Sometimes that signal is there, and sometimes it isn’t. During one of the Huntington’s trials, Sage saw improvements in executive functioning but none on other measures.
“We don’t take it as the end of the journey by any stretch. It’s just the beginning of the journey, but it’s an efficient way of getting to clinical findings in a fairly rapid way,” Doherty said.
What has emerged across the CogNEXT program is that SAGE-718 appears to have an impact on cognitive performance. Sage is now moving forward with placebo-controlled trials, including the DIMENSION study in Huntington’s. A Parkinson’s trial will get underway in mid-2022, and Alzheimer’s should follow by the end of the year.
SAGE-718 differs from many of the Alzheimer’s treatments that have been making headlines over the past year. The therapy is not going after beta-amyloid, for starters, and it’s not addressing the underlying cause of disease—a buzzy phrase that has dominated the conversation around the devastating disorder. Doherty himself has worked on disease-modifying treatments at other companies.
“It has never been the case that that’s the only approach in Alzheimer’s disease. There are other, often called symptomatic approaches, where it’s not necessarily countering the underlying disease biology, but you’re improving brain function in other ways,” he said.

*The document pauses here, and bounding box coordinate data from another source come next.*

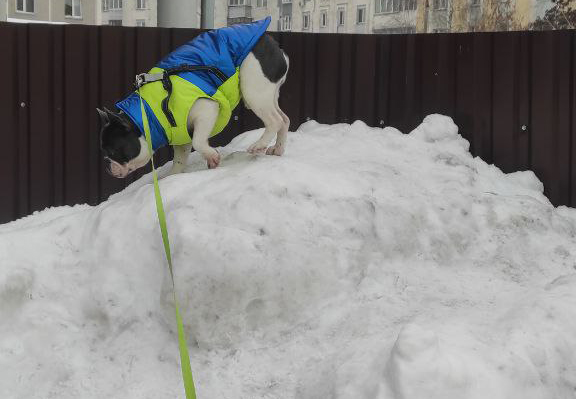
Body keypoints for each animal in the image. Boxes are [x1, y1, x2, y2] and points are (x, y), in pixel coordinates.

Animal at [98, 32, 292, 179]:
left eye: (113, 152)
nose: (107, 167)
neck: (148, 113)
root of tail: (275, 46)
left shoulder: (207, 109)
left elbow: (199, 141)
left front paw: (213, 157)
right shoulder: (180, 131)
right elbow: (180, 159)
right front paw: (173, 177)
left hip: (254, 91)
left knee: (274, 120)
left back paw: (259, 144)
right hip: (268, 95)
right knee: (284, 119)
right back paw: (278, 149)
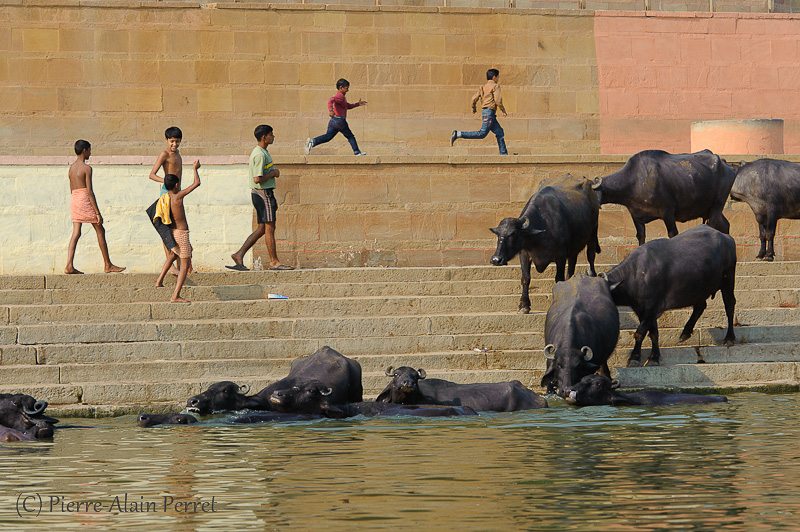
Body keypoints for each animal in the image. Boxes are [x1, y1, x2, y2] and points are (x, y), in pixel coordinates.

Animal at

We call it serial de-risking. We learn a certain amount, and if what we see justifies the next investment, then we move to the next study and the next study.” —Jim Doherty, Ph.D.
Sage’s treatment is aimed at modulating NMDA receptors in the brain that are directly involved in improving performance and cognition. This would not target amyloid or tau proteins, which are believed to build up in the brain and cause Alzheimer’s, at least under the leading theory.
“Personally, I don’t think it’s a really helpful distinction to think in terms of just disease-modifying or symptomatic,” Doherty said. “Honestly, given the age of onset for when symptoms typically happen in Alzheimer’s disease, if you can give someone five years, 10 years, 15 years of improved cognitive performance, I think most people would be very happy with that.”
Either way, any company involved in developing drugs for Alzheimer’s is well aware of the previous failures and the lessons to be learned. That’s why Sage thinks the short-duration studies are key. Many of the candidates fielded by the biotech’s peers are in large, costly and time-consuming trials that aim to show a slowing of cognitive decline. The LUMINARY study looked at cognitive performance at just Day 14, with measures every single day leading up to the cutoff.
No matter what, though, drug development is a slow process. Doherty knows the Alzheimer’s, Parkinson’s and Huntington’s communities would prefer if the process moved faster. Alzheimer’s has certainly seen a major leap forward with the approval—and subsequent debate—around Aduhelm, but Doherty said there’s still a long way to go.
“I know it’s frustrating for a lot of patients, a lot of families, that we’re not making more rapid progress, but I do think that the field is learning a tremendous amount,” Doherty said. “One of the things that we’re likely to see moving forward is a re-diversification of approaches.”
Companies will continue to look at amyloid and tau, of course. But Doherty wants to see more options.
“I think that’s only beneficial for patients,” he said.